Finnish pedagogy vs the NCERT curriculum
NCERT sets India's national curriculum framework; Finland's national core curriculum sets its own. Since NEP 2020, the two now share more ground than they used to, especially in the early years.
- NCERT develops India's National Curriculum Framework (NCF) and textbooks, most recently reshaped by NEP 2020's 5+3+3+4 structure.
- Finland's national core curriculum (POPS) is set by the Finnish National Agency for Education and last substantially revised in 2014, taking effect from 2016.
- NEP 2020's foundational stage (roughly ages 3 to 8) explicitly calls for play-based, activity-based learning, a principle Finland has applied for decades.
- Finland has no national standardised testing and no numerical grades before around age 11 to 13; schools following NCERT/NCF generally introduce formal exams and marks earlier.
Two national frameworks, two different starting points
NCERT (the National Council of Educational Research and Training) develops India's National Curriculum Framework and the textbooks used by CBSE and many state boards, most recently reshaped by NEP 2020. Finland's equivalent is POPS, the national core curriculum set by the Finnish National Agency for Education.
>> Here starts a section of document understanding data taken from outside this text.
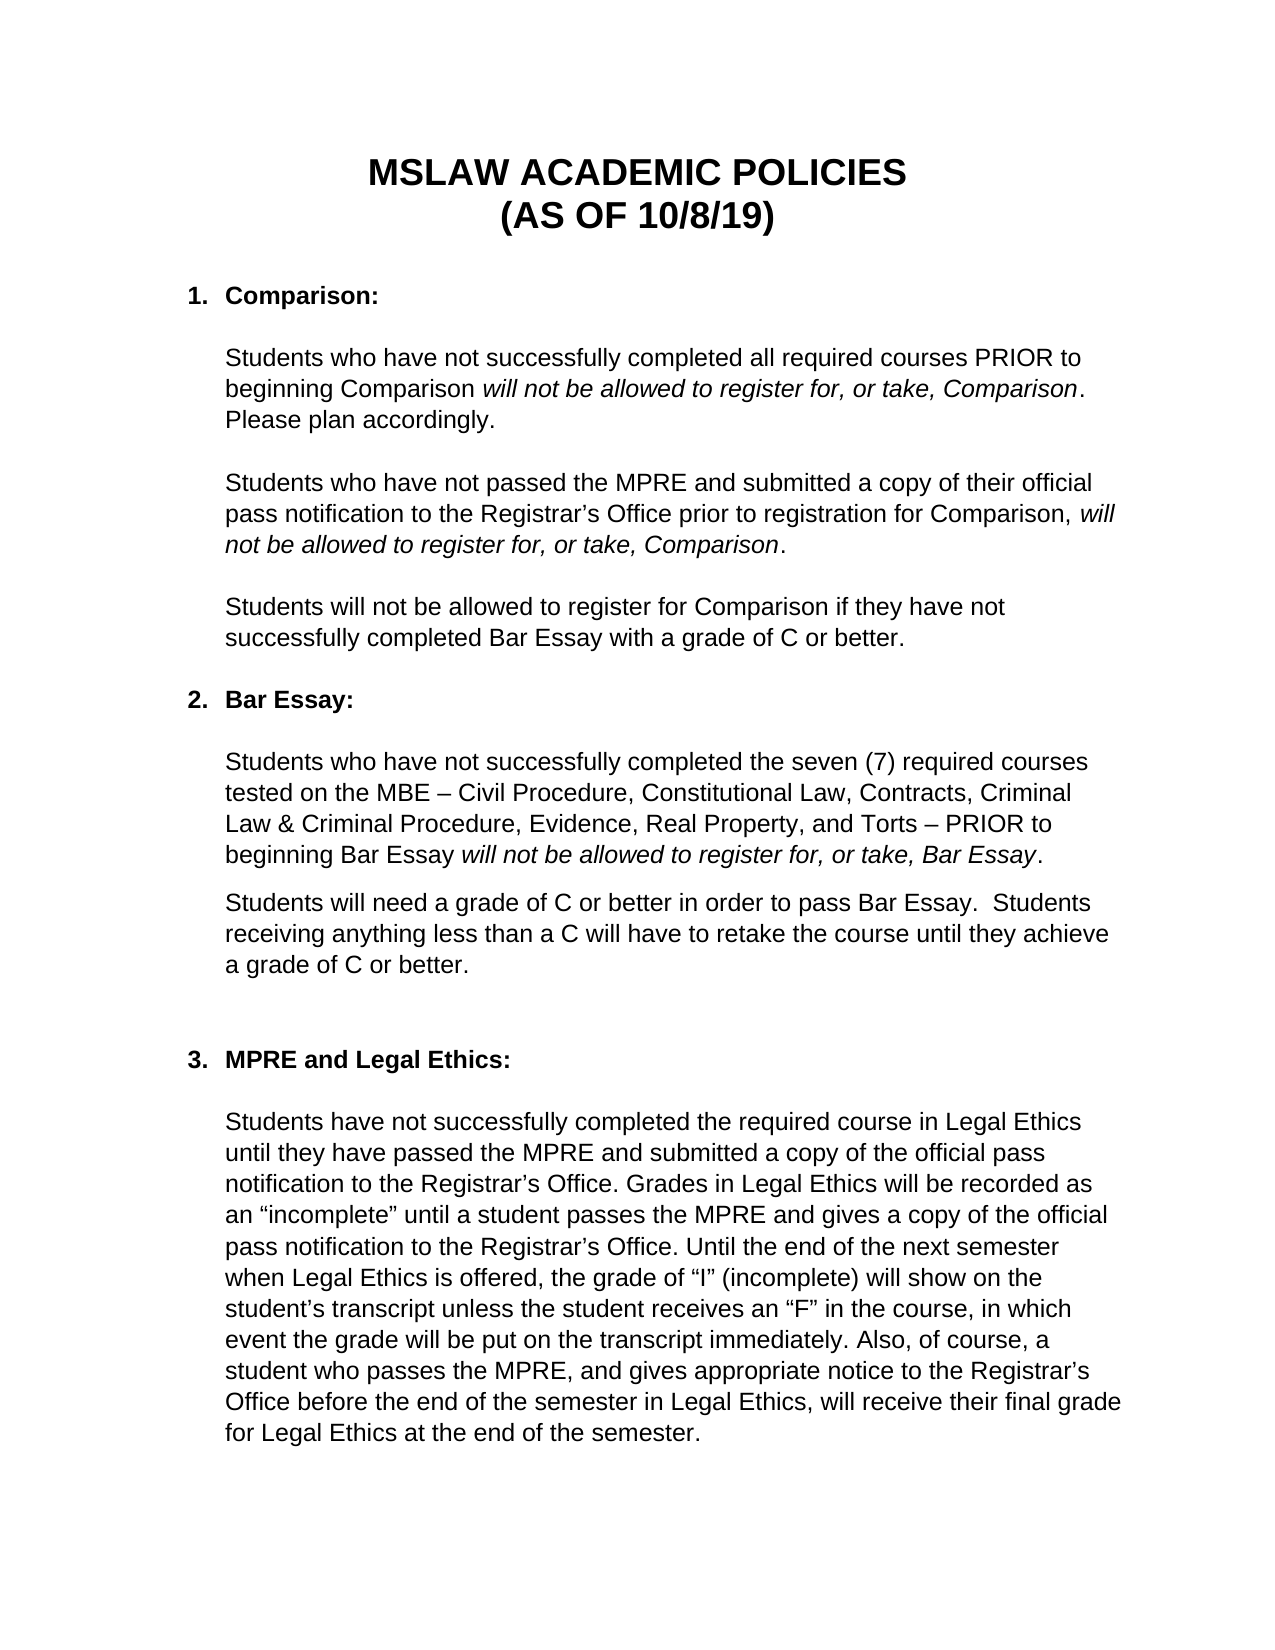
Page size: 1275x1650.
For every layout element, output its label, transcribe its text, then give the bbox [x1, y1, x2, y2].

list Students have not successfully completed the required course in Legal Ethics until they have passed the MPRE and submitted a copy of the official pass notification to the Registrar’s Office. Grades in Legal Ethics will be recorded as an “incomplete” until a student passes the MPRE and gives a copy of the official pass notification to the Registrar’s Office. Until the end of the next semester when Legal Ethics is offered, the grade of “I” (incomplete) will show on the student’s transcript unless the student receives an “F” in the course, in which event the grade will be put on the transcript immediately. Also, of course, a student who passes the MPRE, and gives appropriate notice to the Registrar’s Office before the end of the semester in Legal Ethics, will receive their final grade for Legal Ethics at the end of the semester. [225, 1107, 1125, 1447]
list Students who have not successfully completed all required courses PRIOR to beginning Comparison will not be allowed to register for, or take, Comparison. Please plan accordingly. [225, 343, 1125, 434]
list Students who have not successfully completed the seven (7) required courses tested on the MBE – Civil Procedure, Constitutional Law, Contracts, Criminal Law & Criminal Procedure, Evidence, Real Property, and Torts – PRIOR to beginning Bar Essay will not be allowed to register for, or take, Bar Essay. [225, 747, 1125, 869]
text (AS OF 10/8/19) [150, 193, 1125, 236]
list MPRE and Legal Ethics: [187, 1045, 1125, 1074]
list Bar Essay: [187, 685, 1125, 714]
list Students will not be allowed to register for Comparison if they have not successfully completed Bar Essay with a grade of C or better. [225, 592, 1125, 652]
text Students will need a grade of C or better in order to pass Bar Essay. Students receiving anything less than a C will have to retake the course until they achieve a grade of C or better. [225, 888, 1125, 979]
text MSLAW ACADEMIC POLICIES [150, 150, 1125, 193]
list Students who have not passed the MPRE and submitted a copy of their official pass notification to the Registrar’s Office prior to registration for Comparison, will not be allowed to register for, or take, Comparison. [225, 468, 1125, 558]
list Comparison: [187, 281, 1125, 310]
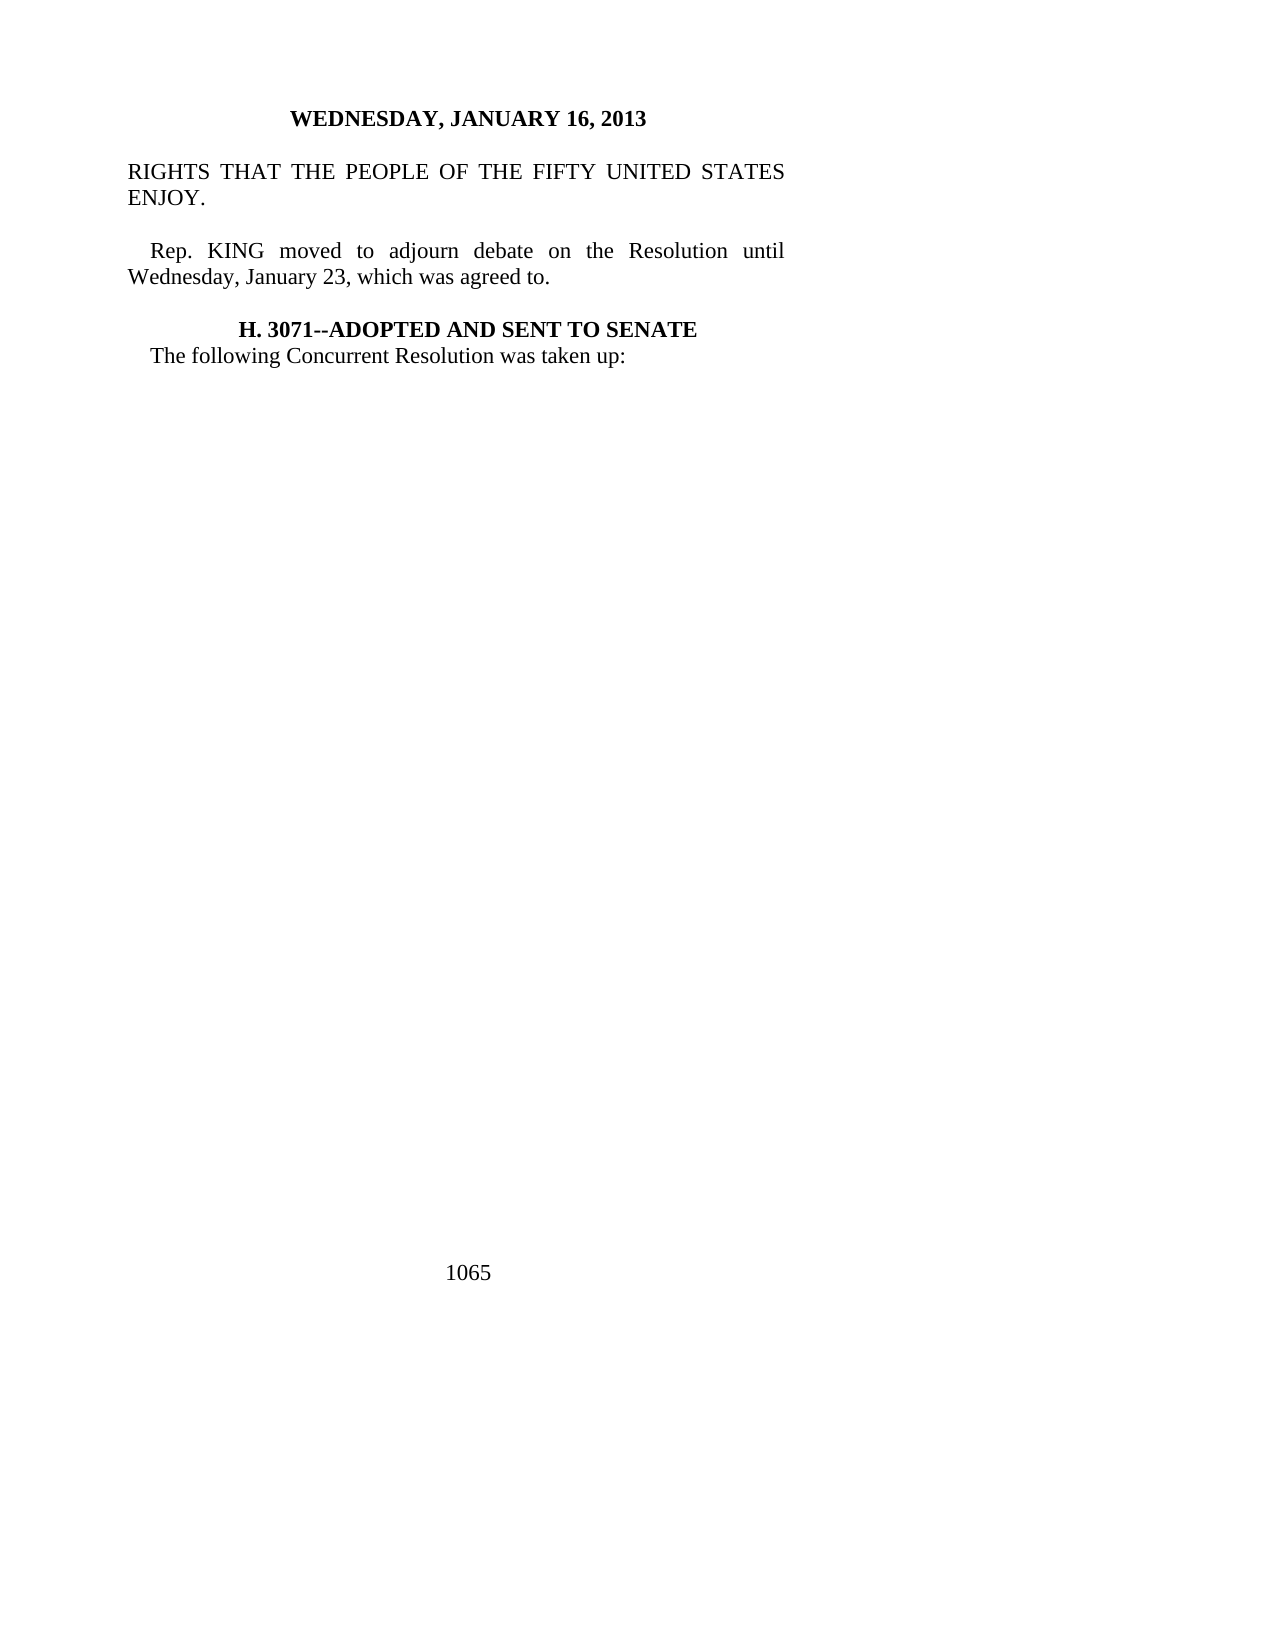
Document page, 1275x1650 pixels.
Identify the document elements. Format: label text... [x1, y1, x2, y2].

text RIGHTS THAT THE PEOPLE OF THE FIFTY UNITED STATES ENJOY. [127, 158, 786, 210]
text H. 3071--ADOPTED AND SENT TO SENATE [127, 316, 786, 342]
text The following Concurrent Resolution was taken up: [127, 342, 786, 368]
text Rep. KING moved to adjourn debate on the Resolution until Wednesday, January 23, which was agreed to. [127, 237, 786, 289]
Both are national documents that individual schools then implement, but they were built for very different systems, Finland's roughly 5.6 million people versus India's scale and diversity of languages, boards and regions.
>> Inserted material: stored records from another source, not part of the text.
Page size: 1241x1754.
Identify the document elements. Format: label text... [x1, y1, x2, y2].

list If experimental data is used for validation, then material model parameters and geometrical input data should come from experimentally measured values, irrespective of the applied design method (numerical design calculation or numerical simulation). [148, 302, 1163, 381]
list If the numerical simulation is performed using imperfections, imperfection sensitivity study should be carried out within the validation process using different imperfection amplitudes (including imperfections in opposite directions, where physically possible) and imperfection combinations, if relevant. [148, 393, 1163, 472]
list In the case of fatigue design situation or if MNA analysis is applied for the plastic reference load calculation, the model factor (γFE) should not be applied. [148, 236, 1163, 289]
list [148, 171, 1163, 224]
Where NEP 2020 and Finnish pedagogy now point the same way
NEP 2020 explicitly moves towards experiential, competency-based learning and away from rote memorisation, and its foundational stage (ages 3 to 8) calls directly for play-based and activity-based learning, a principle set out in Finnish phenomenon-based learning and in Finland's approach to play-based learning. On paper, the direction of travel is genuinely similar.
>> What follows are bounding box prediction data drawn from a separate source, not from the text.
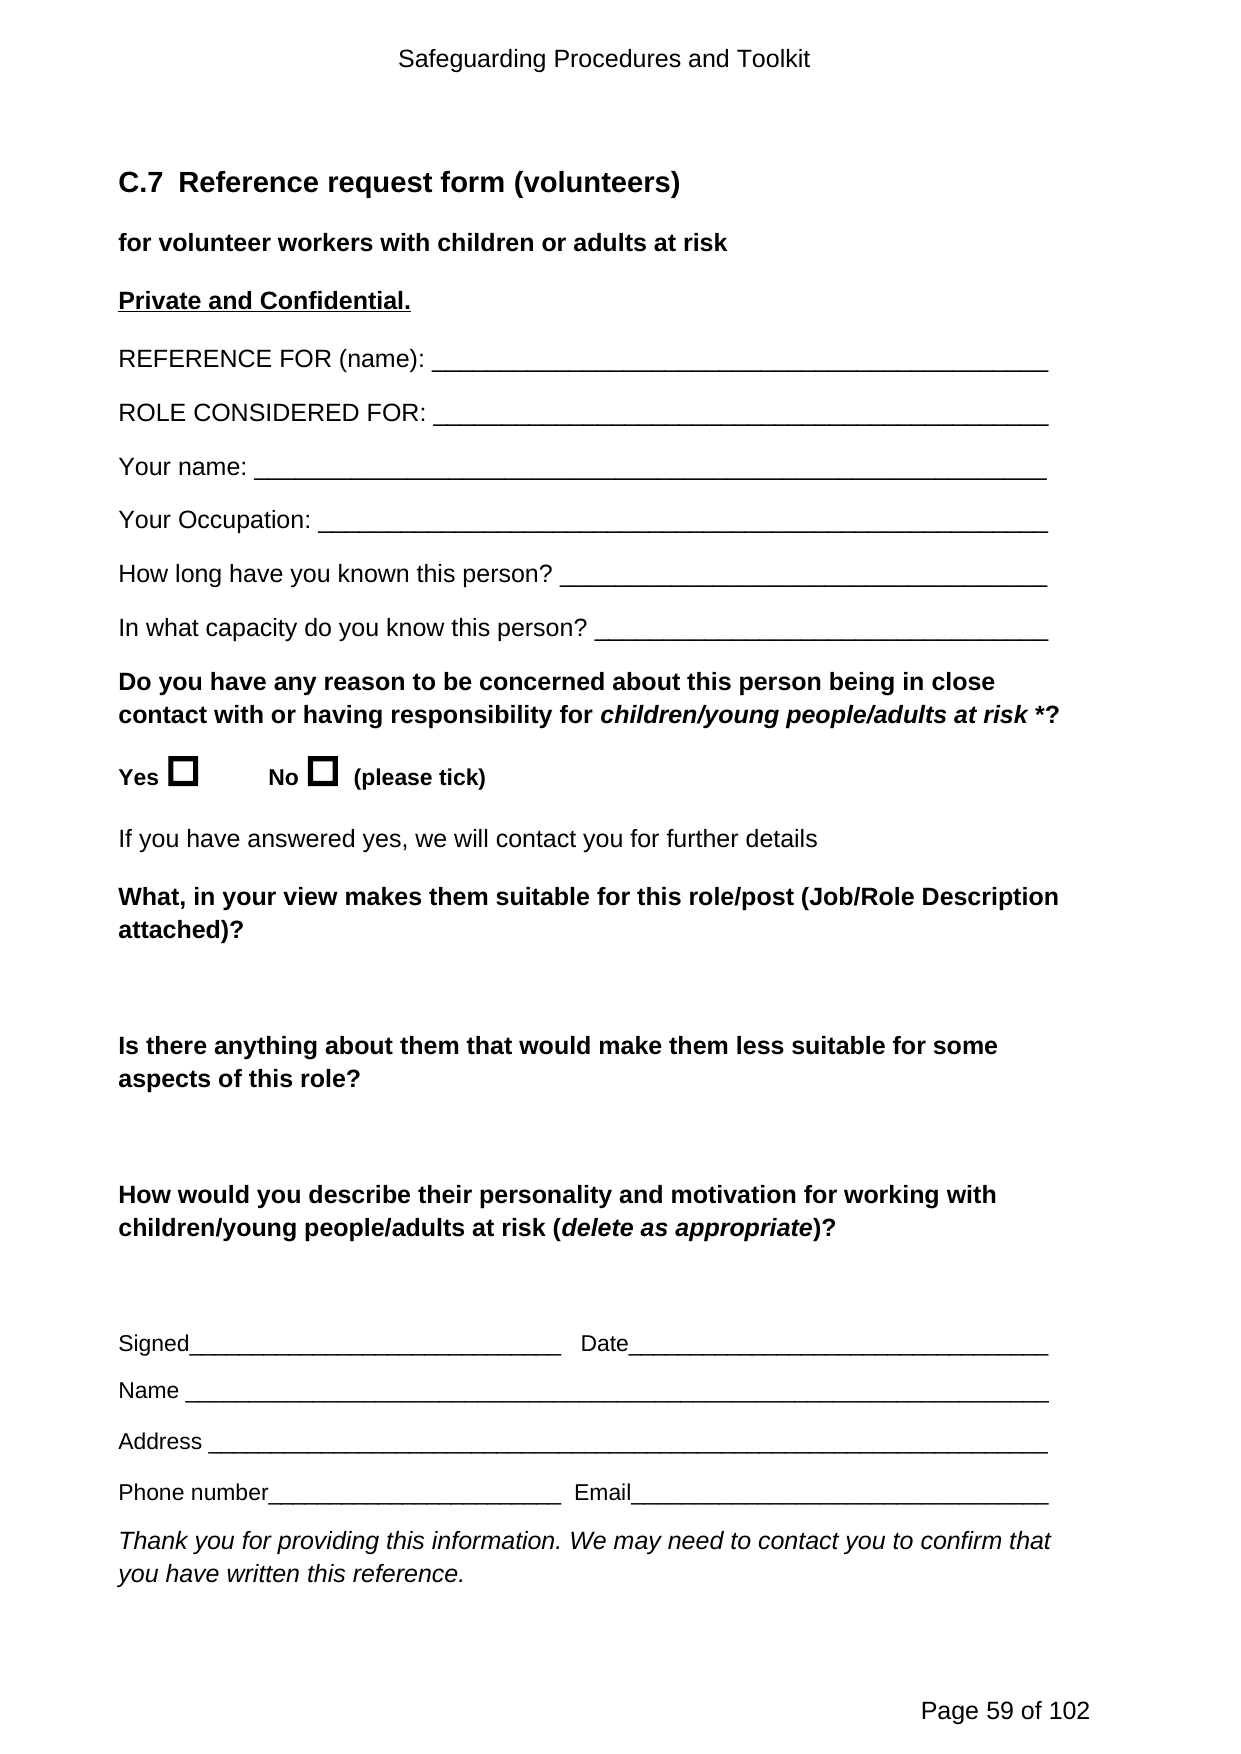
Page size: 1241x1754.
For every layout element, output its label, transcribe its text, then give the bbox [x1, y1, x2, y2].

text How long have you known this person? [118, 559, 1090, 588]
text ROLE CONSIDERED FOR: [118, 398, 1090, 426]
text Your name: [118, 451, 1090, 480]
text Address [118, 1428, 1090, 1454]
text Your Occupation: [118, 505, 1090, 534]
text Signed Date [118, 1329, 1090, 1356]
text Name [118, 1377, 1090, 1403]
text If you have answered yes, we will contact you for further details [118, 824, 1090, 853]
text Yes No (please tick) [118, 758, 1090, 794]
text How would you describe their personality and motivation for working with children/young people/adults at risk (delete as appropriate)? [118, 1180, 1090, 1242]
subtitle Reference request form (volunteers) [118, 165, 1154, 198]
text Do you have any reason to be concerned about this person being in close contact with or having responsibility for children/young people/adults at risk *? [118, 667, 1090, 729]
text In what capacity do you know this person? [118, 613, 1090, 642]
text Private and Confidential. [118, 286, 1090, 314]
text Is there anything about them that would make them less suitable for some aspects of this role? [118, 1031, 1090, 1093]
text Thank you for providing this information. We may need to contact you to confirm that you have written this reference. [118, 1526, 1090, 1588]
text What, in your view makes them suitable for this role/post (Job/Role Description attached)? [118, 882, 1090, 944]
text REFERENCE FOR (name): [118, 344, 1090, 372]
text for volunteer workers with children or adults at risk [118, 228, 1090, 256]
text Phone number Email [118, 1479, 1090, 1505]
Where the two systems still differ in practice
The gap is mostly in implementation and scale rather than intent. Finland has no national standardised testing and no numerical grades in the first years of school, described in how Finland assesses without exams, while NCERT-aligned schools typically introduce formal exams earlier. Finnish class sizes, teacher training pathways and school day length also differ significantly, and Finland's small, relatively uniform population means its policies do not transfer to India's scale one-to-one.
What this means for an NCERT-aligned school
A school following NCERT textbooks and the NCF does not need to abandon that framework to bring in Finnish methods; the two questions, which curriculum content to teach, and how to teach it, are largely separate. Layering Finnish teaching methods, phenomenon-based projects, formative feedback, extended outdoor time, onto an existing NCERT-aligned syllabus is the same approach covered in Finnish pedagogy for CBSE and ICSE schools.
Frequently asked questions
Is NCERT the same as CBSE?
No. NCERT develops the national curriculum framework and textbooks; CBSE is a board that prescribes exams and affiliates schools, and many CBSE schools use NCERT textbooks.
Does NEP 2020 already borrow from Finland?
Not directly, but its foundational stage and emphasis on competency over rote learning point in a similar direction to long-standing Finnish practice.
Can a school follow NCERT textbooks and Finnish teaching methods together?
Yes. Most schools that adopt Finnish pedagogy keep their existing curriculum framework and change how it is taught, not what is taught.
What is the biggest practical difference between the two systems?
Assessment timing and stakes: Finland delays formal exams and numerical grades far longer than most NCERT-aligned schools currently do.